TASK DIRECTIONS :: Copy the lines from the one with "right elbow: (149, 354, 2)" up to and including the one with "right knee: (604, 536, -34)", changing "wrist" to "hand" throughout and leaving everything else as it is.

DATA RECORDS ::
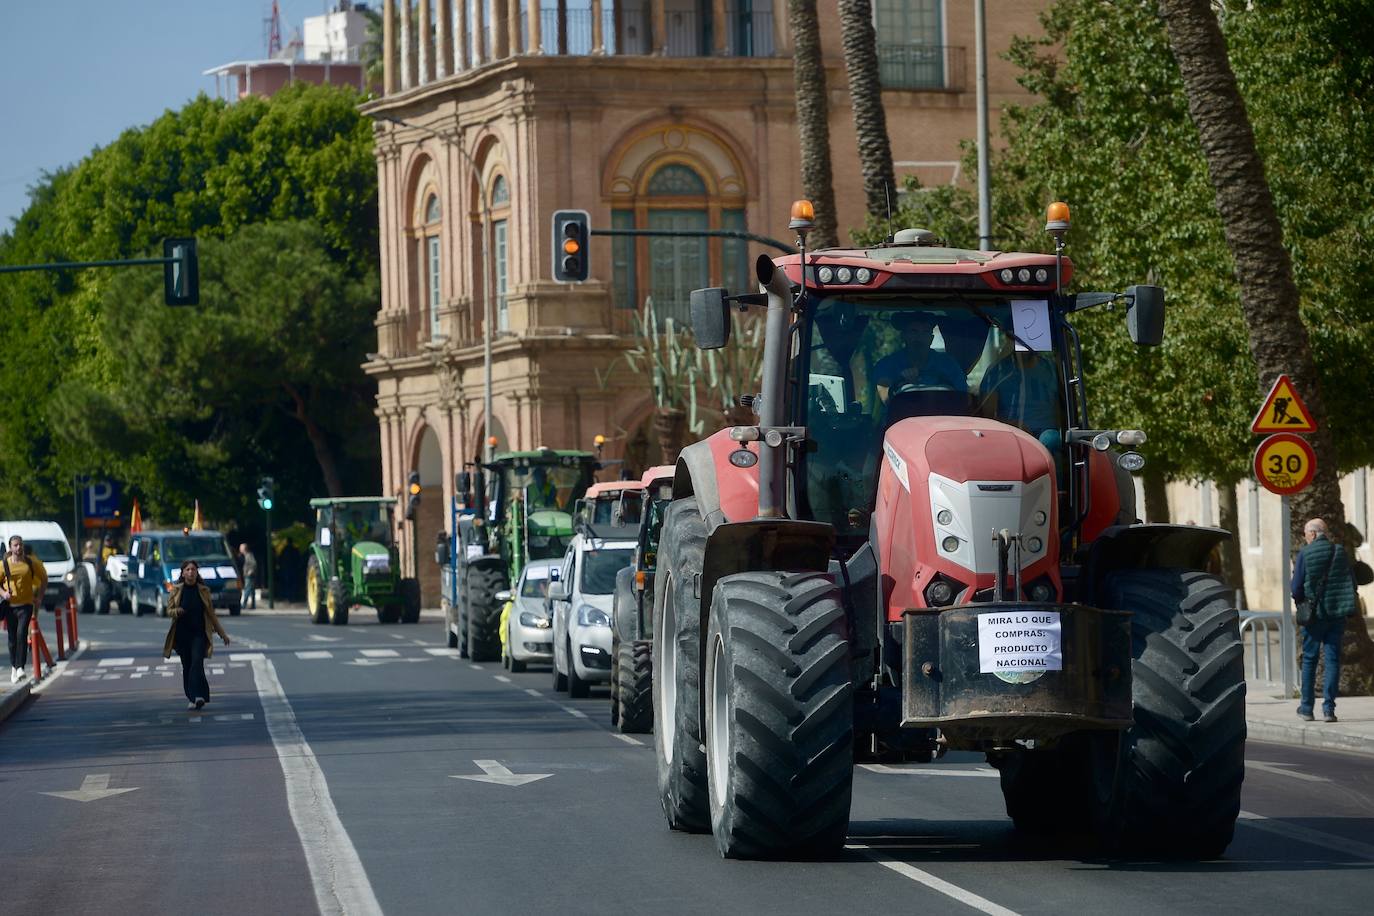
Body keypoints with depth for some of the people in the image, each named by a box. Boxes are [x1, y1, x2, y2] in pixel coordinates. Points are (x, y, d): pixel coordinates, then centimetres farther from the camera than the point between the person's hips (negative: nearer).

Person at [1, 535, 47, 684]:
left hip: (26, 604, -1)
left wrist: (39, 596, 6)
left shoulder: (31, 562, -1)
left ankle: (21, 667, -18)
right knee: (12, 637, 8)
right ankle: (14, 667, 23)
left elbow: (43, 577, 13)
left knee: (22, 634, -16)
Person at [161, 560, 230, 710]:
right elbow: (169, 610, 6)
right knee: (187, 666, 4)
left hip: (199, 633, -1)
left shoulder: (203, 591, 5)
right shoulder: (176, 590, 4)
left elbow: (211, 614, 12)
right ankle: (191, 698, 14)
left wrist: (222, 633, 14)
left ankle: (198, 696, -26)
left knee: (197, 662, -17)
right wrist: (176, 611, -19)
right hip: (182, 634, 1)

--

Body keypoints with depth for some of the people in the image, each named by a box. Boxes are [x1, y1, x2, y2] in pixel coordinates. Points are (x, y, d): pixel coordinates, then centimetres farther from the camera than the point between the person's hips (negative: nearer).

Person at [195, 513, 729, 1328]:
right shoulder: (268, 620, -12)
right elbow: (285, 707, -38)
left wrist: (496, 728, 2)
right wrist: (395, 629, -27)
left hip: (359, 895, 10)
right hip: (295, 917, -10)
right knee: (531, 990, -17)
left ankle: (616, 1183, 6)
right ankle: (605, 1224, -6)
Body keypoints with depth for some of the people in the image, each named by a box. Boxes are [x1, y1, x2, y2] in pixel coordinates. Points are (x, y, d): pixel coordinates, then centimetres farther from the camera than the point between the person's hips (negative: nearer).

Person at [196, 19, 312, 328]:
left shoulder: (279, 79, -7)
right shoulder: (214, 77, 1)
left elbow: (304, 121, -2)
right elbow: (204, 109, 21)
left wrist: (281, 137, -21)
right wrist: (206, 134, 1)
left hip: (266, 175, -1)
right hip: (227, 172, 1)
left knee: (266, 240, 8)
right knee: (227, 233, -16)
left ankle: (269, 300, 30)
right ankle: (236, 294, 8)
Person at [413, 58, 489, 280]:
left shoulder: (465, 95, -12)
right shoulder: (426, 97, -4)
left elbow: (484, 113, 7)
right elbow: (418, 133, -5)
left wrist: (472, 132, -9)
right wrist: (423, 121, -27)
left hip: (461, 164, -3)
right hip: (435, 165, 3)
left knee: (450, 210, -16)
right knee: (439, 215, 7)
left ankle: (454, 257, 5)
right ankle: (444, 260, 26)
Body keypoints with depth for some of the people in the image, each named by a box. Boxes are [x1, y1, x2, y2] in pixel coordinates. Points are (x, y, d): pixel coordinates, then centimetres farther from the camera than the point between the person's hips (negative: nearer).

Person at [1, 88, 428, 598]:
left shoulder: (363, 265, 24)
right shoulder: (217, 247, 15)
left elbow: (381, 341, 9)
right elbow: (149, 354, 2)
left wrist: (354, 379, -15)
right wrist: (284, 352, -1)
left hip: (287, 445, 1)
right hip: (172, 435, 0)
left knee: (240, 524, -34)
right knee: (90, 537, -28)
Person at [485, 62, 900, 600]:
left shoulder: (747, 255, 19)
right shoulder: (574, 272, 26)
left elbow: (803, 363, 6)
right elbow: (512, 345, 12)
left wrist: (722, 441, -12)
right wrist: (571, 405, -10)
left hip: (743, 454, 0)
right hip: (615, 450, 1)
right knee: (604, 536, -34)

SOLUTION ::
right elbow: (149, 354, 2)
left hand: (354, 379, -15)
right hand: (284, 352, -1)
left hip: (287, 445, 1)
right hip: (172, 435, 0)
left knee: (240, 524, -34)
right knee: (90, 537, -28)
Person at [485, 62, 900, 600]:
left shoulder: (747, 255, 19)
right shoulder: (574, 272, 26)
left elbow: (803, 363, 6)
right elbow: (512, 345, 12)
left hand: (722, 441, -12)
right hand: (571, 405, -10)
left hip: (743, 454, 0)
right hip: (615, 450, 1)
right knee: (604, 536, -34)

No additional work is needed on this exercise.